Reproduce the lines of the listing between the line holding "right ankle: (256, 187, 24)" and the end of the listing, inclusive, shifting each keypoint value up by 3 (every x and y pixel coordinate and every depth figure). Leave all other text in those lines unchanged.

==========

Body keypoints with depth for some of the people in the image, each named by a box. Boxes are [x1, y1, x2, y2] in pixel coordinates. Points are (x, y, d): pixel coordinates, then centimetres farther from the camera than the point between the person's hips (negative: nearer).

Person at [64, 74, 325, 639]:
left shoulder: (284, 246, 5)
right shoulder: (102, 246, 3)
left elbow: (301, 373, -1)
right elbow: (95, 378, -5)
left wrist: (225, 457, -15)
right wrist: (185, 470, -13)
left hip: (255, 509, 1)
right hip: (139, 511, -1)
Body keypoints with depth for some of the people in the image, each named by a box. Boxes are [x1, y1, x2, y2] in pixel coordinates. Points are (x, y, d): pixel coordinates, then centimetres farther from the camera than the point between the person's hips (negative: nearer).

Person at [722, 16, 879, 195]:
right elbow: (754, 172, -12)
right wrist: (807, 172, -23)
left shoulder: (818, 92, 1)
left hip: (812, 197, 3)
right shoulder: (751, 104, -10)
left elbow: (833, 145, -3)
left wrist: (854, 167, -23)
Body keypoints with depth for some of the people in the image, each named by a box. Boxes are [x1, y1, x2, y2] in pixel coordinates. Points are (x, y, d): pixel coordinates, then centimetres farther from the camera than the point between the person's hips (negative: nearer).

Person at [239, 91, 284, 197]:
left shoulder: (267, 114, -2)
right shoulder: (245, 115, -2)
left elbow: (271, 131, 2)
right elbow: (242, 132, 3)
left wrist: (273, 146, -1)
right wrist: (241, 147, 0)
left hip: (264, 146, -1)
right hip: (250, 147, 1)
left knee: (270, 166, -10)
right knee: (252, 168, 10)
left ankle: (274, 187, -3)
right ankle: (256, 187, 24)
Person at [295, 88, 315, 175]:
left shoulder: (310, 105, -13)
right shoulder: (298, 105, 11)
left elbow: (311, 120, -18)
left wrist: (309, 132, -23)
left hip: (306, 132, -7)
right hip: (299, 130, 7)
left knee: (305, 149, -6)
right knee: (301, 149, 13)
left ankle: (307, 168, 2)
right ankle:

==========

Output for this task →
right ankle: (259, 190, 27)
Person at [295, 88, 315, 175]:
left shoulder: (313, 108, -10)
right shoulder: (301, 108, 14)
left elbow: (314, 123, -15)
left wrist: (312, 135, -20)
left hip: (309, 135, -4)
right hip: (302, 133, 10)
left knee: (308, 152, -3)
right knee: (304, 152, 16)
left ankle: (310, 171, 5)
right ankle:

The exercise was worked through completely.